As a leading national medical group, Envision Healthcare strongly supports the intent of the bipartisan No Surprises Act (NSA) that went into effect last year. Taking patients out of the middle of billing disputes between providers and payers was the right thing to do.

The critically important patient protections are the heart of the law. However, the provisions of the NSA that ensure fair reimbursement for clinicians are equally crucial to maintaining a functional healthcare system – and avoiding any unintended impact to patients.

The NSA was supposed to make it easier to resolve billing disagreements between clinicians and insurers – while holding patients harmless – through a balanced Independent Dispute Resolution process. However, it’s clear that some insurance companies are abusing the process for their own financial gain. At every turn, insurers have attempted to capitalize on loopholes, create confusion, and make it harder for clinicians to obtain fair payment for the medical care they’ve already provided. Health insurers’ sabotage has resulted in a dispute resolution backlog more than 6 months long.

Envision Healthcare is committed to being part of the solution. The stakes are simply too high for the patients our clinicians proudly care for each day in local communities. Fortunately, the solutions we’ve proposed are straightforward and relatively simple to implement. They focus on closing the loopholes that insurers are abusing and holding bad actors accountable.

Over the past several months, Envision Healthcare has laid out a roadmap to implement the NSA in a more balanced way. We have communicated that roadmap to CMS. These efforts are guided by our strong commitment to ensuring that patients benefit from the NSA – without risk to access – as was intended by the legislation.

Our solutions-based approach includes these recommendations:

  • HHS should unify the dispute process under a single federal portal. This single point of access should be the start and end points for resolving disputes, from the Open Negotiation process through IDR award determination. Updates to this portal should occur at regular and predictable intervals or only when substantial (or cumulatively substantial) improvements are being made. Changes should be previewed with the stakeholder community and comments on their impact, value, and approach should be taken into consideration.
  • HHS should engage in audits of the Qualified Payment Amounts (QPA) that appear to be inconsistent with statutory intent.
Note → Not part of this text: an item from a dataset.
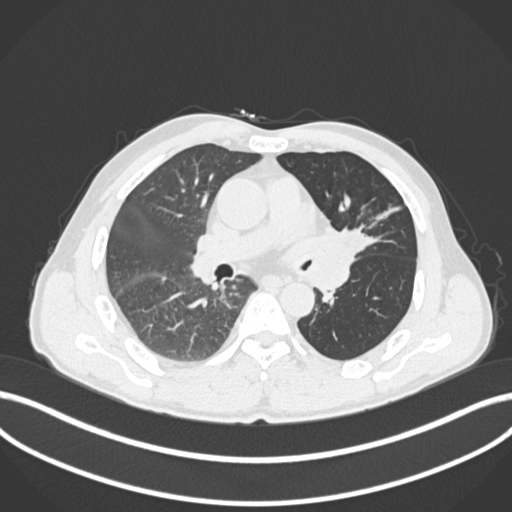
Chest CT, one axial slice; 120 kVp; lung window (W 1500 / L -600 HU); 512 × 512 image matrix. Patient: male, 57 years. Case-level facts recorded for this patient, not image findings: clinical TNM (as recorded): T2b N0 M0.
Annotated regions visible in this slice (rectangle marked by the reading radiologist):
- lung tumour (recorded histology: squamous cell carcinoma): box from (x=308, y=218) to (x=378, y=267) px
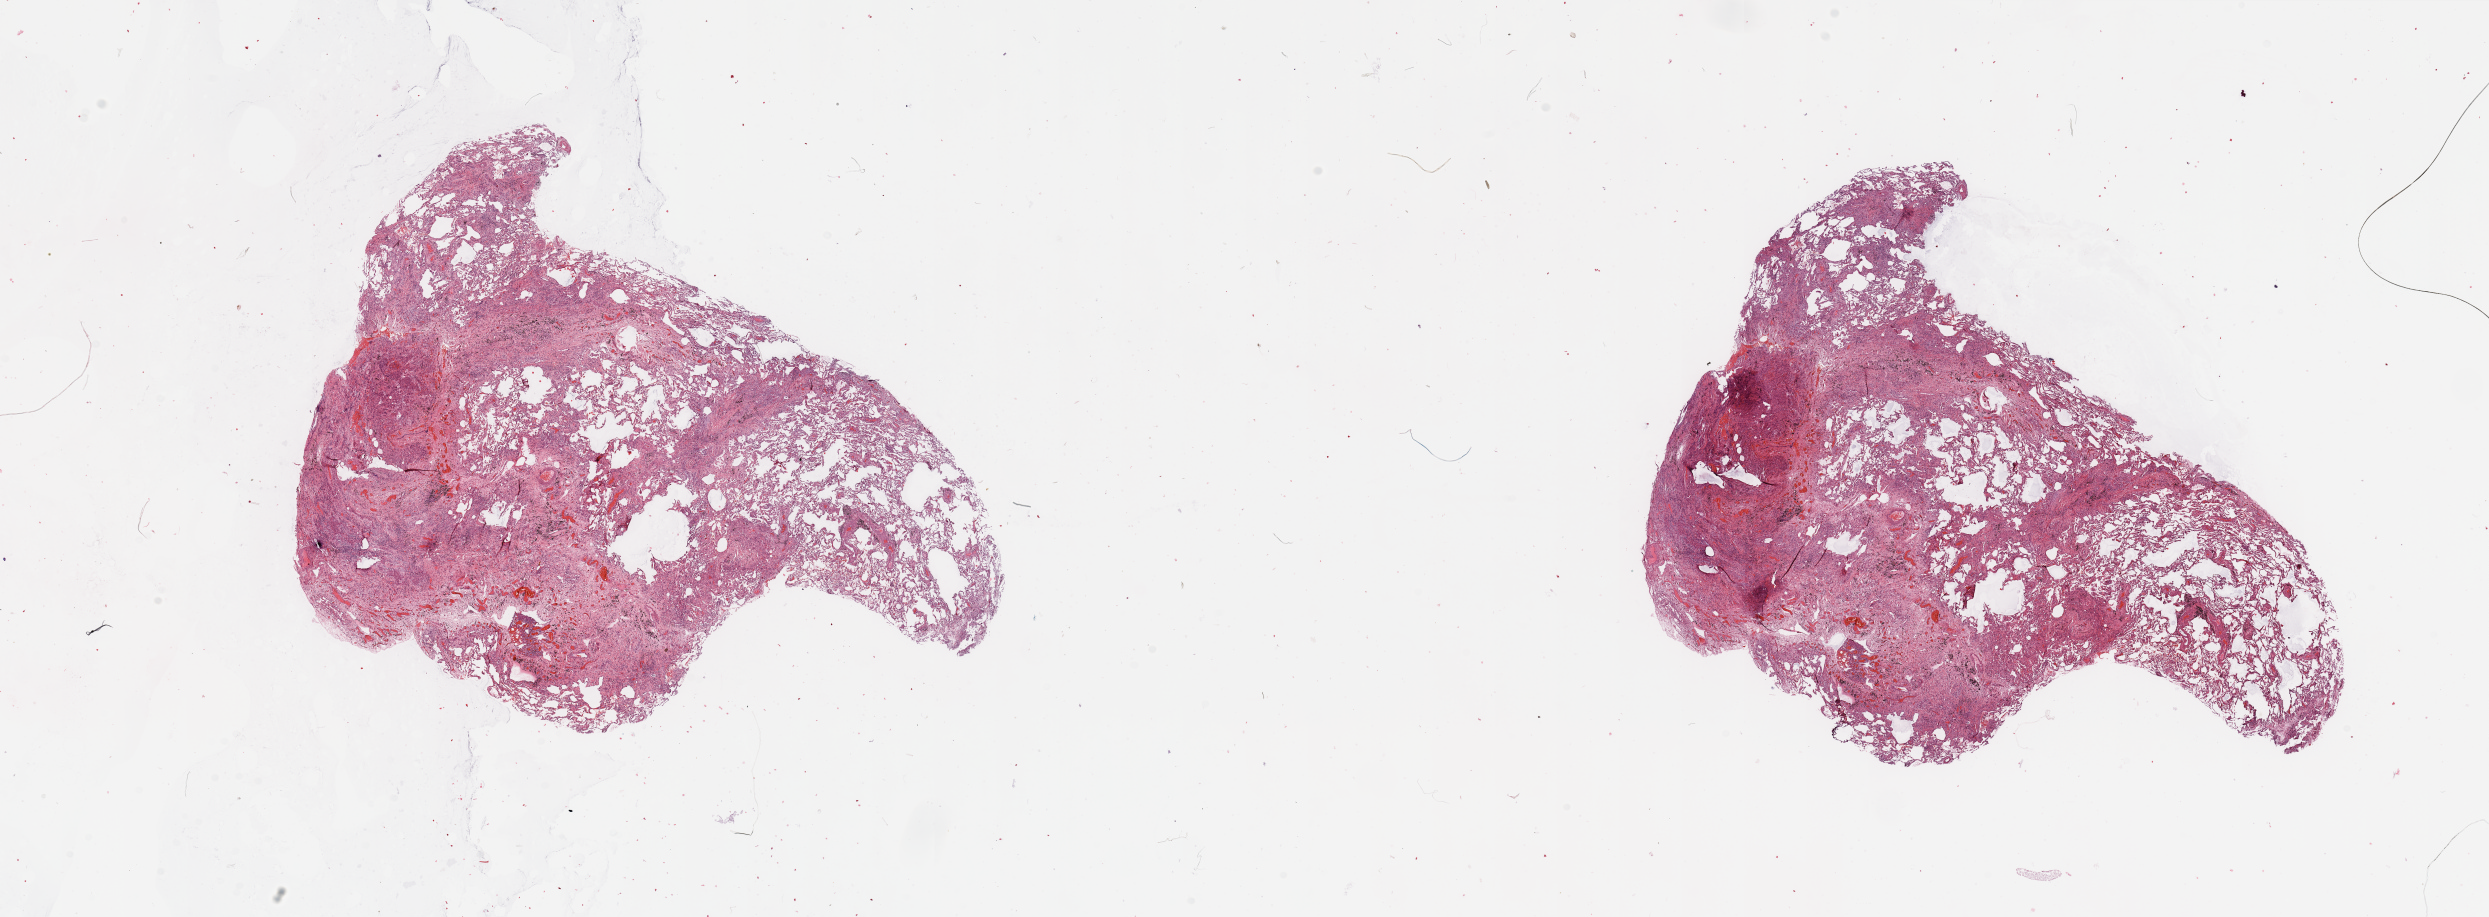
Whole-slide histology image, H&E-stained, a low-resolution overview of the entire scanned area, about 39.4 x 14.5 mm. Lung, normal (non-tumour) tissue. Male, 65 y/o.
This section: normal (non-tumour) tissue from the same patient. Patient diagnosis: Adenocarcinoma, NOS.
This would help end health insurers’ ability to systematically underpay providers through bad faith distortion of reimbursement and contract data. HHS has already acted to address the “ghost rates” loophole, which allowed insurers to calculate unreasonably low QPAs in a way never intended by Congress or regulators. Insurers shouldn’t be trusted to suddenly act in good faith. Audits should also examine whether the methodology for calculating the QPA results in amounts that are relatively in line with actual median in-network payments.
  • HHS should require insurers to use already existing Remittance Advice Remark Codes (not proprietary payer codes) to designate the correct venue for dispute resolution at the time of the remittance or notice of denial. Despite the availability of these codes – and the fact that insurers have all the information necessary to know exactly which codes are most appropriate – they have chosen to use ambiguous and non-specific codes that intentionally create confusion. This deliberate obfuscation has resulted in thousands of claims being incorrectly submitted to the federal arbitration system. HHS has attempted to “strongly encourage” plans to use the most appropriate codes without success.
  • Insurers don’t provide clinicians with the information they need to distinguish between self-funded and fully-insured plans for the purposes of batching. HHS should modify requirements for the submission of data included in electronic remittance advice to include clear designations of plan types and uniformity in identifying individual self-insured plans.

Each of the above recommendations would have an immediate and meaningful impact on the enormous administrative burden currently faced by clinicians, arbiters, and HHS. They would ease the strain on the IDR process and begin to chip away at the significant backlog that has plagued the process since day-one. Just as importantly, these recommendations would reduce waste within the healthcare system, allowing more resources to be spent on the provision of care instead of navigating an administrative morass created by bad actors in the insurance industry.

We appreciate the work that HHS and other federal departments have done to address NSA implementation challenges that have already been identified. We will continue to actively engage with HHS as we work toward our shared goal of securing the intended patient benefits of the NSA.